Dataset entries:
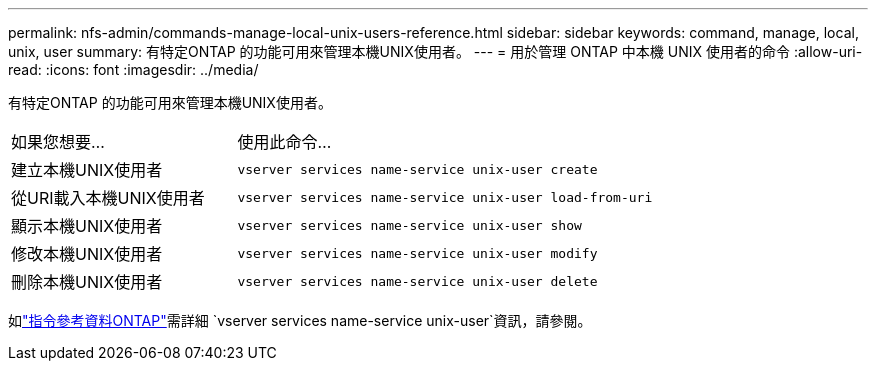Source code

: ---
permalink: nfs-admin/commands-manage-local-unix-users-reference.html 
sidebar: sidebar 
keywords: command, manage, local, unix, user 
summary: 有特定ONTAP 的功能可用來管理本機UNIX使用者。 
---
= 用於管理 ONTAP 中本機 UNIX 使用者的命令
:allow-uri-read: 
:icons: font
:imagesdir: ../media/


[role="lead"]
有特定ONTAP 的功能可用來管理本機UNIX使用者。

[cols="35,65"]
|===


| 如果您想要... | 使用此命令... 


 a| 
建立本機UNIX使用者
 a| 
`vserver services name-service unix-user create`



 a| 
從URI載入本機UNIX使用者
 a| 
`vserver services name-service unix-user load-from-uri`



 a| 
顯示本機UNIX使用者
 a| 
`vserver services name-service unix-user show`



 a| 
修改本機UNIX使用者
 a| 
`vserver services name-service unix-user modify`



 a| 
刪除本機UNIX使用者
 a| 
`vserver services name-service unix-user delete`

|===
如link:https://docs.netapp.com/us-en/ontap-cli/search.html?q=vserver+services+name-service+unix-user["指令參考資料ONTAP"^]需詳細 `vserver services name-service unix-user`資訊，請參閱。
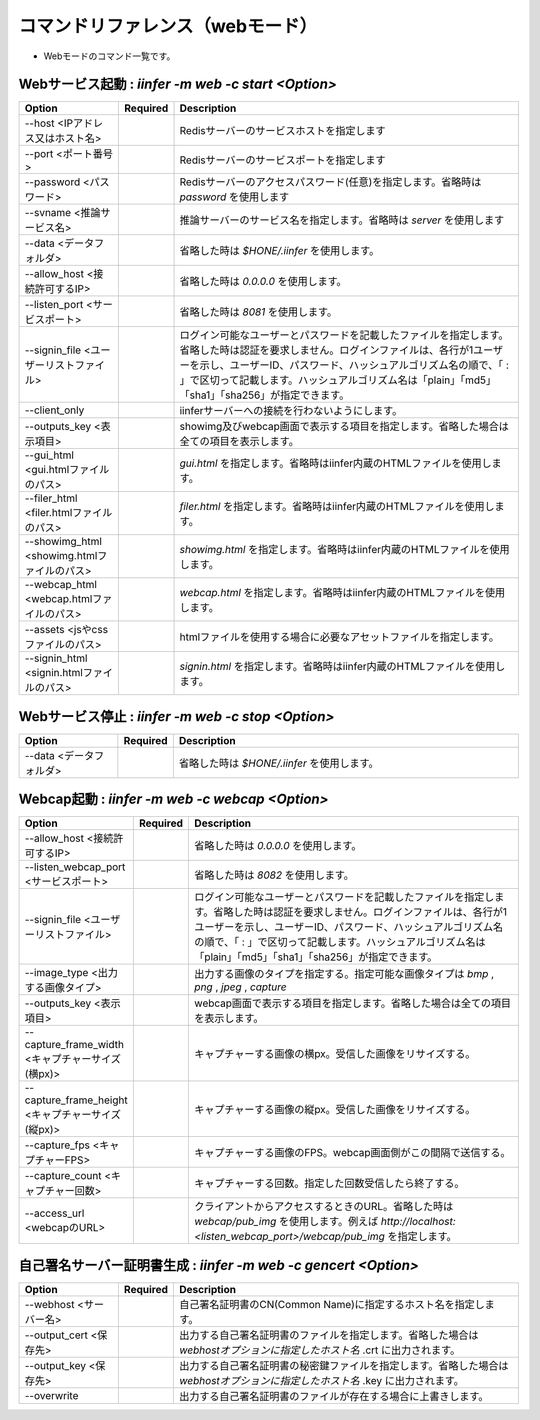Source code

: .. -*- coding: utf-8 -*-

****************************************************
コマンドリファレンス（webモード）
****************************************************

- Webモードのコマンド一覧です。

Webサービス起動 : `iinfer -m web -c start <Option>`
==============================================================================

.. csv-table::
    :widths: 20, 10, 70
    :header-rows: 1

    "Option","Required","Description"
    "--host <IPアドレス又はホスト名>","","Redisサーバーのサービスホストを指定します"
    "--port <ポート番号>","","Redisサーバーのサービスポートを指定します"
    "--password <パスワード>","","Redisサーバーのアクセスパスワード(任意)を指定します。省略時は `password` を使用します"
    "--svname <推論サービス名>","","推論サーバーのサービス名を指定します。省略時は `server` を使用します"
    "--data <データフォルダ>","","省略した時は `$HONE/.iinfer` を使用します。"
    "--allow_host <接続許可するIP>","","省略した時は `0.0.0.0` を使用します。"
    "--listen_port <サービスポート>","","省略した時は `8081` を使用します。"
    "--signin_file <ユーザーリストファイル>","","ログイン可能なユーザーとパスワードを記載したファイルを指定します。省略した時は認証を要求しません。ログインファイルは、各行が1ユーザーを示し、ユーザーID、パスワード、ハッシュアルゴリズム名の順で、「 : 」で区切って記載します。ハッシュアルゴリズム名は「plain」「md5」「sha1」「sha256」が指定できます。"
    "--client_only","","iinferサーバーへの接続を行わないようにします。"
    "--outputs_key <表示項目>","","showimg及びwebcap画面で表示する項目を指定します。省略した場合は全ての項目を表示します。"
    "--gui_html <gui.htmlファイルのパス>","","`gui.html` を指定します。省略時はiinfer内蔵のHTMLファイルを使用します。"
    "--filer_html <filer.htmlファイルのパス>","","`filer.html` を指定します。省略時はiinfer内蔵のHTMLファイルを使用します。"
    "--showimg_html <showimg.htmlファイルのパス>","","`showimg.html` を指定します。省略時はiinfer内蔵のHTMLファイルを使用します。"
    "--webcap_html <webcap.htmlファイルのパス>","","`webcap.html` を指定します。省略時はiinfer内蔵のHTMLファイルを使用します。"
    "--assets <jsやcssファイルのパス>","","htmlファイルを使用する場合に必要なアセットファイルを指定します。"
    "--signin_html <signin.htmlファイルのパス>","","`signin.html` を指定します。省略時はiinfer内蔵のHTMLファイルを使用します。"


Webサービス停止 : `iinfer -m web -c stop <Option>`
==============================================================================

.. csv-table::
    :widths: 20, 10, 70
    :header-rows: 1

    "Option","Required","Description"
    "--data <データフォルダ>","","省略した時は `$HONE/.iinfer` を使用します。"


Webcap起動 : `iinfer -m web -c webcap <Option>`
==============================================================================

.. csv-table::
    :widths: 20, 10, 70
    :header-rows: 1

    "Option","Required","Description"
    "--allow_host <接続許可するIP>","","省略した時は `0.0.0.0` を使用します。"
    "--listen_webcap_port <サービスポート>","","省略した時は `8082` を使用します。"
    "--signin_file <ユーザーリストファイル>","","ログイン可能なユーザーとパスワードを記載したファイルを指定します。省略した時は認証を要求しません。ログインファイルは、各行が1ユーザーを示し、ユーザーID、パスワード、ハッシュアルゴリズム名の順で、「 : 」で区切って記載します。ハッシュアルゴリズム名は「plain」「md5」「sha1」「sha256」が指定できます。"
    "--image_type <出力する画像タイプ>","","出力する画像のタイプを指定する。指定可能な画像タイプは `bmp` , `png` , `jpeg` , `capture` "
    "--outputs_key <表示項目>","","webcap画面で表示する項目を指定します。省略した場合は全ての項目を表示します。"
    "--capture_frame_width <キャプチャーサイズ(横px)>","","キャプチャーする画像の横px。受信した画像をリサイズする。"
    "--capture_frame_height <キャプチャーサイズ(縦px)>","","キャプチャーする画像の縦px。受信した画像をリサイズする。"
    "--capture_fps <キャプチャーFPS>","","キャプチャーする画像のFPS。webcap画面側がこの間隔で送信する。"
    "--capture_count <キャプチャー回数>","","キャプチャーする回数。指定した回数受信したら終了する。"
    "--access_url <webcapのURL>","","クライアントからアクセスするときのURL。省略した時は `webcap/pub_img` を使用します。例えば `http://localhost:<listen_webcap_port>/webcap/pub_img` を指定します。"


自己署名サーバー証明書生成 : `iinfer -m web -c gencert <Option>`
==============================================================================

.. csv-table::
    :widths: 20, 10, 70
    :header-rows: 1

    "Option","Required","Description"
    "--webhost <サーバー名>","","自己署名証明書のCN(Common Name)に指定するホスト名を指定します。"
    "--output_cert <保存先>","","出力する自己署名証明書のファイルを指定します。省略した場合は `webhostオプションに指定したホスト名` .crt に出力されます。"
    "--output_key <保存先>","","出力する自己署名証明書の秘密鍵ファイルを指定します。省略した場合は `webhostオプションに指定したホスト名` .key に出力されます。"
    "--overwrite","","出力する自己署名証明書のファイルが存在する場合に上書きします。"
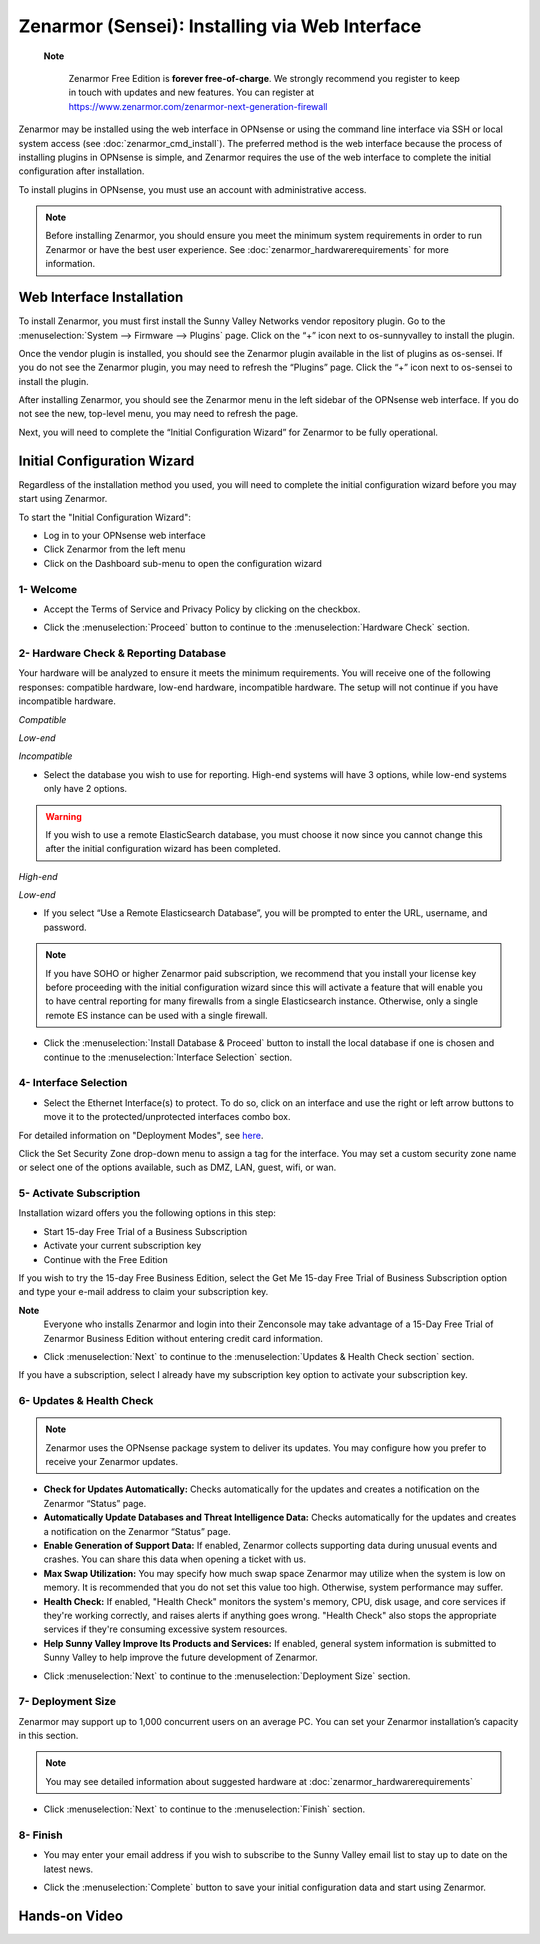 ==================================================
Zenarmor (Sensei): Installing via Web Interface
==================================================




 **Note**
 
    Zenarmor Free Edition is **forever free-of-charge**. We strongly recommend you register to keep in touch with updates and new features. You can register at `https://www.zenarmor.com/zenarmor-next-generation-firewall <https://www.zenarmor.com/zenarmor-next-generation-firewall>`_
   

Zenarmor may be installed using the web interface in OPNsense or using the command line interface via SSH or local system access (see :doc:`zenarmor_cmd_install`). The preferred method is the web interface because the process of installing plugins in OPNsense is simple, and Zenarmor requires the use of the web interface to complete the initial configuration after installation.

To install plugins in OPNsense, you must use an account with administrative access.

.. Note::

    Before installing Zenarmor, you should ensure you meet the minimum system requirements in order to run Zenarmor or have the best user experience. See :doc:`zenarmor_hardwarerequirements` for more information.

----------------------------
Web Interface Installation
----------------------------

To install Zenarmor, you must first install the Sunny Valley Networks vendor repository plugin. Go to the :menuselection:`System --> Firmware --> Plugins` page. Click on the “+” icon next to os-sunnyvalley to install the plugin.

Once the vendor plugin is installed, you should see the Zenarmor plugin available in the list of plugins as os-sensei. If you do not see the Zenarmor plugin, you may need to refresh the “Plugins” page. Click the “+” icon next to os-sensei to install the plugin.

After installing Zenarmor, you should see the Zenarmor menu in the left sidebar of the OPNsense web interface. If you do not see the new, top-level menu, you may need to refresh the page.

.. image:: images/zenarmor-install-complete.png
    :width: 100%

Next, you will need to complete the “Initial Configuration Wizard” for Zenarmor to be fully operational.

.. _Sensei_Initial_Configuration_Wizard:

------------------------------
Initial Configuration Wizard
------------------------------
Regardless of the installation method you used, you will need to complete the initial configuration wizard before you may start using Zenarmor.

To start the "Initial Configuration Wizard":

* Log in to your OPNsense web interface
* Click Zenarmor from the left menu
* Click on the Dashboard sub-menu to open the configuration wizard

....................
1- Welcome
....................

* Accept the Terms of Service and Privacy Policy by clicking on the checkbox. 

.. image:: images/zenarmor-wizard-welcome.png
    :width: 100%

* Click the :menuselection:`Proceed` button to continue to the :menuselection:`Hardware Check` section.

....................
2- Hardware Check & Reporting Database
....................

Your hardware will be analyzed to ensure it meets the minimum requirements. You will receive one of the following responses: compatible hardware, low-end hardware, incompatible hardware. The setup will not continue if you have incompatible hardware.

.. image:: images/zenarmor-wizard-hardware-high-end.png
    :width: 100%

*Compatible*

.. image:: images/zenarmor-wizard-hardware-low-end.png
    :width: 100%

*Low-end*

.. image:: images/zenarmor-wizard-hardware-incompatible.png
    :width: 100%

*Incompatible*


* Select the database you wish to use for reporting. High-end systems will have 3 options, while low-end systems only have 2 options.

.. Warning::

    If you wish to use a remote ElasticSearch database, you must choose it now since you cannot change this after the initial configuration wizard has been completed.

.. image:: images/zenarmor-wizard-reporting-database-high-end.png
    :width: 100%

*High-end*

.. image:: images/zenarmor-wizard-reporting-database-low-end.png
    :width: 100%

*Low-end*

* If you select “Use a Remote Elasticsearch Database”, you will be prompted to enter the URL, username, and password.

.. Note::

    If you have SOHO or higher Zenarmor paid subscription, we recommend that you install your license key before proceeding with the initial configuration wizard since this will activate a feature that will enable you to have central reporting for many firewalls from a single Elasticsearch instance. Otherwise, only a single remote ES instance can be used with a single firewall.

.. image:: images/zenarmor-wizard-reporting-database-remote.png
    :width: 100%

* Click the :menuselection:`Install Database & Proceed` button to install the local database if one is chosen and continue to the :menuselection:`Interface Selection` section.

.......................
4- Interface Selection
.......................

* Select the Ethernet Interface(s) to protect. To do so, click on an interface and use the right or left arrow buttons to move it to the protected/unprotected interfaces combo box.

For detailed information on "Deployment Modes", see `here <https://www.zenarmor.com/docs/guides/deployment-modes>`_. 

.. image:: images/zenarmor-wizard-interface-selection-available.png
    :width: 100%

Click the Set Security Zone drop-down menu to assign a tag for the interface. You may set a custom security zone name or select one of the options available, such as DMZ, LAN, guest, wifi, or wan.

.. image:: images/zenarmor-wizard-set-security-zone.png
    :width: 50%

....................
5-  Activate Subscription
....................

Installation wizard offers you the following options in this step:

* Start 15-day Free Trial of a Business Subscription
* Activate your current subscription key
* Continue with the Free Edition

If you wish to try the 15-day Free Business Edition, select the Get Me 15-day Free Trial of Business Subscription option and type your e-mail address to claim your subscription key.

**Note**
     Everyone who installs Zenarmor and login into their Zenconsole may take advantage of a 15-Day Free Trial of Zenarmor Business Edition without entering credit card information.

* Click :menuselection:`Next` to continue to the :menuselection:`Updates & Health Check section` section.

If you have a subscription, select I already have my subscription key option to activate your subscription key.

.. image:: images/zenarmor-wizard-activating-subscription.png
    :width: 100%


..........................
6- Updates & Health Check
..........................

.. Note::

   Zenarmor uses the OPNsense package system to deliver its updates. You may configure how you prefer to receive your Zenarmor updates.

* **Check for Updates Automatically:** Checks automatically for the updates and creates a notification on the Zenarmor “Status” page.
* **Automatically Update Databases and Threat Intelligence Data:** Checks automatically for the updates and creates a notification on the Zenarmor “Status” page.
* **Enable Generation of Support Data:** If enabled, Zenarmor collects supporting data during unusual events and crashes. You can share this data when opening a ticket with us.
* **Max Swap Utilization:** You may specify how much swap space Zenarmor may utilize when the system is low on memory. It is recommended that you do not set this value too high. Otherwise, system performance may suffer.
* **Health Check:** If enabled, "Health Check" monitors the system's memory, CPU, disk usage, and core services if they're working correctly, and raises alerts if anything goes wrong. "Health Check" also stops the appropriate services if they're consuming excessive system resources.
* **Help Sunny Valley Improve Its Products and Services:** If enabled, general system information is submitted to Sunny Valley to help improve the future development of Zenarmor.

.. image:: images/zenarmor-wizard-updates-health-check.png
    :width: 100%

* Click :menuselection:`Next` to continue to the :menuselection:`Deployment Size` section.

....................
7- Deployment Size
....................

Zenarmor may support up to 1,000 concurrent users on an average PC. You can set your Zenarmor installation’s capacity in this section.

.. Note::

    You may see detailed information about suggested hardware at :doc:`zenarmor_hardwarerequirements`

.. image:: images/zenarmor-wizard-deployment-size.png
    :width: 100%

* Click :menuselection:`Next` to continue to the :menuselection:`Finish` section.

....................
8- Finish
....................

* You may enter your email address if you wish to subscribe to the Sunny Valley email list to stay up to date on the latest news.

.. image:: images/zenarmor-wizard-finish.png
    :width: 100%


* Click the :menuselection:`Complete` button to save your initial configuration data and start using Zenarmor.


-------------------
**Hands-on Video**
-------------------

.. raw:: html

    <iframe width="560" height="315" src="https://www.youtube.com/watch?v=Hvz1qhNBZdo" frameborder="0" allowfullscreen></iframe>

### PROBLEM REQUIREMENTS
For each line in the data that holds the word "using", copy the line.

### WRITTEN REPLY
Zenarmor may be installed using the web interface in OPNsense or using the command line interface via SSH or local system access (see :doc:`zenarmor_cmd_install`). The preferred method is the web interface because the process of installing plugins in OPNsense is simple, and Zenarmor requires the use of the web interface to complete the initial configuration after installation.
Regardless of the installation method you used, you will need to complete the initial configuration wizard before you may start using Zenarmor.
* Click the :menuselection:`Complete` button to save your initial configuration data and start using Zenarmor.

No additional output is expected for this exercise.